All this left gleeful recall advocates a lot to crow about. The Democratic Party immediately blasted out this email: “Walker’s refusal to answer the very simple question of did he or didn’t he sign his name on a recall petition is yet another stunning example of why we can’t trust this governor. He won’t tell people why he has a criminal defense fund. He won’t release to the public thousands of emails about the John Doe criminal probe. He won’t disclose details of his national political travel, including which extreme, right-wing mega-donors he met with and what he promised them.”
Barrett seemed at ease playing the role of knowledgeable underdog next to Walker’s backpedaling:
Instant proof of how well Barrett pulled it all off was how quickly highlights from the debate became fund-raising pitches for his camp while Walker, just tripping over all the ad money in his coffers, still couldn’t find as of this writing a single debate moment to plug into his ads. Instead he continued to concoct “apples and oranges” financial trickery (the ad poking fun at Barrett’s streetcar plan but not pointing out that this was long dormant federal money while Walker pretends it is somehow related to the state budget deficit).

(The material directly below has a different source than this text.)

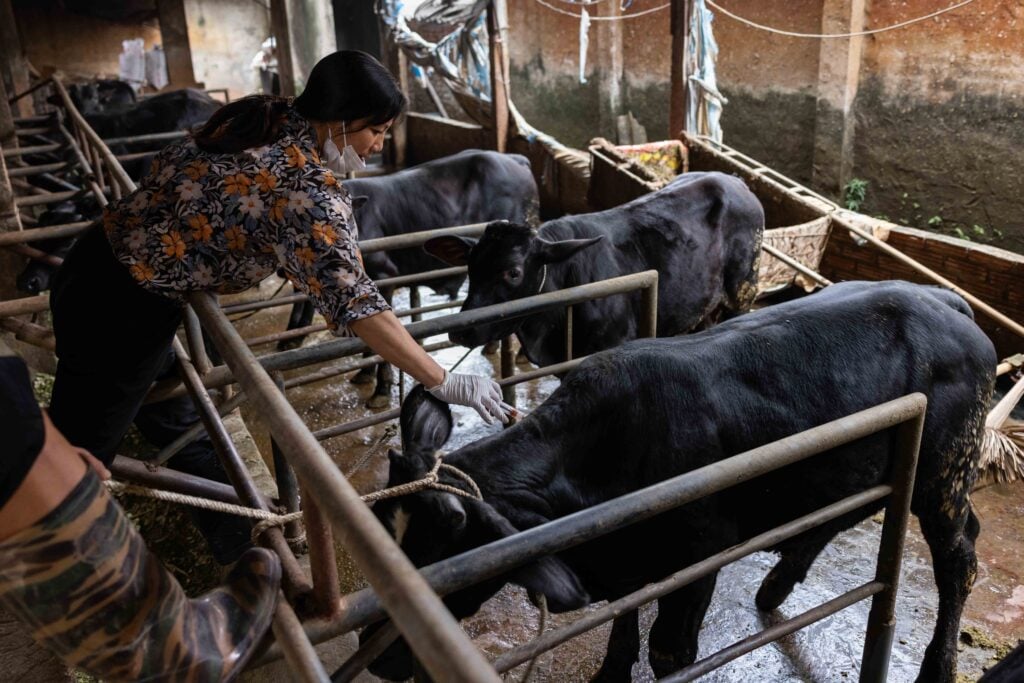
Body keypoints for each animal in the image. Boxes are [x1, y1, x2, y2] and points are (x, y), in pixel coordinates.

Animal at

The collective bargaining cuts in Wisconsin’s Act 10 that sparked a workers’ revolt and created the momentum that led to the recall push were discussed during the debate. Walker refused to bend, insisting the contentious move was in the state’s best interest and not the result of corporate influence. He did, however, admit that he would do some things differently if he had another go ’round:
“My problem was I fixed it and then I talked about. Most politicians spend all their time talking about it, but never fixing. In the future, we’re going to both talk about it and fix it. We understand the product is ultimately the most important thing, but we understand the process itself is very important,” Walker said.
The second debate will take place this Thursday, May 31st, and both candidates have a full slate of appearances across the state in the next week. Tellingly, their Memorial Day engagements displayed a clear contrast in how they are viewed by Wisconsin citizens. Walker spoke to Veterans, refusing to speak about the campaign given the holiday circumstance:
Without a mention of the election he faces in just seven days, Gov. Walker spoke to families of fallen military veterans on Memorial Day.
“Since 9/11, more than 33,000 members of the armed forces — active duty and reserve guard — have proudly fought and served, and more than 160 have paid the ultimate sacrifice. On behalf of a grateful state, we say thank you each and every day,” Gov. Walker said.
More than 100 people came to shake Gov. Walker’s hand after his speech, but he did not take questions from reporters.
“It was all about the veterans, which is what it should be about today,” Dan Pelate said.
Barrett, on the other hand, attended Family Festivals across the state, speaking to the people about how Walker’s divisiveness has led to a position in which he is no longer fit to be the leader of Wisconsin.
Milwaukee Mayor Tom Barrett had a busy campaign schedule traveling from Beloit to Black River Falls — and to Brat Fest in Madison. Barrett used the family festival as a backdrop to underscore a point. He says he can do things Gov. Walker can no longer do.
“Once he became so contentious as a public person, I don’t think he wants to do that anymore. I don’t think he could come to an event like this without people being very angry with him,” Barrett said.